The importance of the activity is for you to decide if, in the purchasing example above, the nonconformity resulted from not signing after review of each P.O. as required by the procedure (this action does not create further negative results) or if the nonconformity resulted from not conducting the P.O. review (this action resulted in receiving the wrong raw material causing three presses to be shut down).

The importance of the second situation is much greater than first one. So, if you experienced the second situation, your action would be to increase the frequency of purchasing audits based on the high level of importance (receiving the necessary raw materials for production).

Action Items

B. Independent auditors. Independence means freedom from bias and external influences. The audit is performed by a person not responsible for production in the area being audited. For example, if you work in the quality department, you cannot audit this department. You can use your auditor knowledge to work with your superior and peers to improve the department outside your auditor responsibility. Use the audit matrix in Table II to identify and ensure auditor independence.

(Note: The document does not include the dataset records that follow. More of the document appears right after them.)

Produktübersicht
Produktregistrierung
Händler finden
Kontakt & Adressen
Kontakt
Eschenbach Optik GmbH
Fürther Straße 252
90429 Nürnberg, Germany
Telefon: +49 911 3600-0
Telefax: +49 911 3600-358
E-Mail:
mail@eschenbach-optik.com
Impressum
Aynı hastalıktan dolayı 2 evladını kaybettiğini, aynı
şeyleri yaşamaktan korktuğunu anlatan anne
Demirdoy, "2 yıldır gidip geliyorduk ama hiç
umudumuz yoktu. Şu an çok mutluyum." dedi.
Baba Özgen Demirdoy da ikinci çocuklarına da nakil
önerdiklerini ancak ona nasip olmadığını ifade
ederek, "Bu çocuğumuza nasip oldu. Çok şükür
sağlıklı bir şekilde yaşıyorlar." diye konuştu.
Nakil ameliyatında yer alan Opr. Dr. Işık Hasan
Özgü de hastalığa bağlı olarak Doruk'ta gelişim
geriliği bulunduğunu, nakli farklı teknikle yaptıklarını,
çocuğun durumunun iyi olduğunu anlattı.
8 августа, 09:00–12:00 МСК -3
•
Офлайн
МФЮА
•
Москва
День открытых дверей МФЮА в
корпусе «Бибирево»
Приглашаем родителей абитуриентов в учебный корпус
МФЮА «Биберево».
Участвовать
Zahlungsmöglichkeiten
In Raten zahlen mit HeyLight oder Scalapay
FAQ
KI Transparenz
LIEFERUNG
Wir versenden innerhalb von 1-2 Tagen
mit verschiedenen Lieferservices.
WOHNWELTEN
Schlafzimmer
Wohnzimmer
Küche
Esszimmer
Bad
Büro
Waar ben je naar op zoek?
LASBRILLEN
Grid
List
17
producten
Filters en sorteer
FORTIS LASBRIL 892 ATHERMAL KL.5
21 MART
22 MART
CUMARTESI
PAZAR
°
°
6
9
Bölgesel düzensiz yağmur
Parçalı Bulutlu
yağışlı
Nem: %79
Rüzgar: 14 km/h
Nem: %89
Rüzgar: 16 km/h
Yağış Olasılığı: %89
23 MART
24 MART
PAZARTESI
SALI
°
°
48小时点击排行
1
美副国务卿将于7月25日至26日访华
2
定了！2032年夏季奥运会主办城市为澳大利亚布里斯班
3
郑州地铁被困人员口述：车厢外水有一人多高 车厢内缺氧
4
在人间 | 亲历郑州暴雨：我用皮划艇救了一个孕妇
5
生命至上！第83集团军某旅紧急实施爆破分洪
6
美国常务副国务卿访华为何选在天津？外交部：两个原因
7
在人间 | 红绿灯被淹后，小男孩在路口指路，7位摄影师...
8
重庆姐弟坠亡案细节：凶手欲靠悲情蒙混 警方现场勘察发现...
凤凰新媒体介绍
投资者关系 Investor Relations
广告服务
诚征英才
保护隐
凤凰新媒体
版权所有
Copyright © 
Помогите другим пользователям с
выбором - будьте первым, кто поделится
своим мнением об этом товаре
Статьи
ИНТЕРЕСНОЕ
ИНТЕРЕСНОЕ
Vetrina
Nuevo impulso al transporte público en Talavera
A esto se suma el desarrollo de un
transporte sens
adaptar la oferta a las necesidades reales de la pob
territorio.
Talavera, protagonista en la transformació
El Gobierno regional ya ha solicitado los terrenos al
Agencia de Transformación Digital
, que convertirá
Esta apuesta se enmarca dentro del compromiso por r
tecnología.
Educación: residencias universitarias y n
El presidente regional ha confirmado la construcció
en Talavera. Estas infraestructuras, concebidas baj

The reason for independence is clear. If you audited your own department, your audit results would be reported to your boss or the department head. This individual is responsible for your performance review, raises, work assignments and advancements. You would be pressured by fear of loss to overlook nonconformities to make the department look good.

Clause 4.17 Internal Quality Audits

A. "The results of the audit shall be recorded (see 4.16) and brought to the attention of the personnel having responsibility in the area audited."
B. "The management personnel responsible for the area shall take timely corrective action on deficiencies found during the audit."

Action Items

A. Audit records and management responsibility. Auditors should be trained to record both positive results and audit nonconformities. Each finding must be supported with objective evidence, or lack of such, and include the ISO element requirement not met. Audit practice is most effective when the nonconformities within a department are reported and reviewed with the department head, manager or supervisor. Gaining agreement before a closing meeting or report generation is critical.

Audit Master Software is recommended as an aid to develop audit reports. (Audit Master Software by Harrington Group is recommended based on its simple input requirement, low cost and ease of use.) There are many software products available on the market for your selection. You also can develop your own reports using word processor programs, Access database, etc.

Your audit report will include all audit results - both compliances and noncompliances. Each noncompliance should include identification of the standard's requirement, the department and location of the finding, objective evidence supporting the finding and the reason for noncompliance. Do not include prescriptive ideas.

Action Items

B. Timely corrective action by responsible management. Your procedure 4.14 Corrective and Preventive Action can be linked to Element 4.17 to define timely corrective action. This procedure includes a mandated response time, usually 30 days - requiring, at the minimum response, an action plan for root cause analysis and estimated time for closure for each nonconformity.

In practice this is a difficult time management issue the management representative (MR) has to deal with. The MR is not supposed to hold hands and prompt action to receive completed corrective action documentation. However, with "other" projects/assignments rated urgent and important, babysitting is often required to get results. Don't make this a practice or as a MR you will not have time to carry out your full responsibilities. The manager, department head or supervisor who assigned the corrective action is responsible for figuring out time requirements. Timely for one finding may not be timely for another. So, there must be flexibility built into the procedure, which allows reasonable time based on the complexity, scheduling, cost, labor requirements, etc. to respond to corrective action.